3rd merit list is out... medstudentz does not allow to put on the link anymore, so check foundation university's site... 

and yeah one question, y haven't they shown any reserved candidates in their list this time?? any idea people..... :-( :-( :-s


----------



## Chachu (Mar 29, 2012)

They must've had enough students now. No more reservatoins. Slots full :/


----------



## inamorato (Nov 8, 2012)

well thats not possible..... reserved are always there.... coz there is always a possibility for a candidate to leave the seat...... last year even in the last list reserved candidates were shown..... anyways, im depressed as hell....  ........ any idea what is the closing merit in this list?


----------



## FarhanShah (Nov 9, 2012)

inamorato said:


> 3rd merit list is out... medstudentz does not allow to put on the link anymore, so check foundation university's site...
> 
> and yeah one question, y haven't they shown any reserved candidates in their list this time?? any idea people..... :-( :-( :-s


dont worry...wait for the 4th list, last year there were 7 lists!

- - - Updated - - -



inamorato said:


> well thats not possible..... reserved are always there.... coz there is always a possibility for a candidate to leave the seat...... last year even in the last list reserved candidates were shown..... anyways, im depressed as hell....  ........ any idea what is the closing merit in this list?
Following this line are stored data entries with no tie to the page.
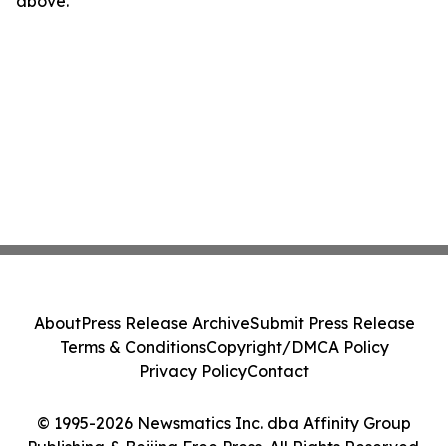
above.
About
Press Release Archive
Submit Press Release
Terms & Conditions
Copyright/DMCA Policy
Privacy Policy
Contact
© 1995-2026 Newsmatics Inc. dba Affinity Group
Publishing & Beijing Free Press. All Rights Reserved.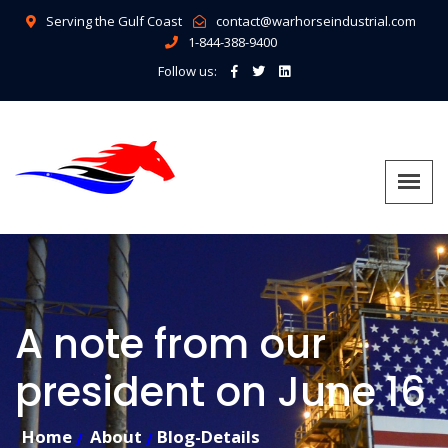
Serving the Gulf Coast
contact@warhorseindustrial.com
1-844-388-9400
Follow us:
A note from our
president on June 16
Home
About
Blog-Details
make a call to the admission office for accurate figures..


----------



## inamorato (Nov 8, 2012)

hmmm ok... i will ask them.... and yeah one more thing, there were more than 7 lists.... i have seen 10 lists of last year... :woot:.... but still im in tension coz they didnt show any reserved candidates this time...


----------



## Sana Masud (Oct 14, 2012)

May be they didnt publish reserved candidates list because FUMC opened their admissions again, last date was 16th nov for the submission of forms, so they ll act according to the new merit of the students


----------



## inamorato (Nov 8, 2012)

Sana Masud said:


> May be they didnt publish reserved candidates list because FUMC opened their admissions again, last date was 16th nov for the submission of forms, so they ll act according to the new merit of the students


hmmm that makes sense...... thanku, that calmed me down a bit... 

- - - Updated - - -

hey one question, anybody knows whats the closing merit of the 3rd list????? :?


----------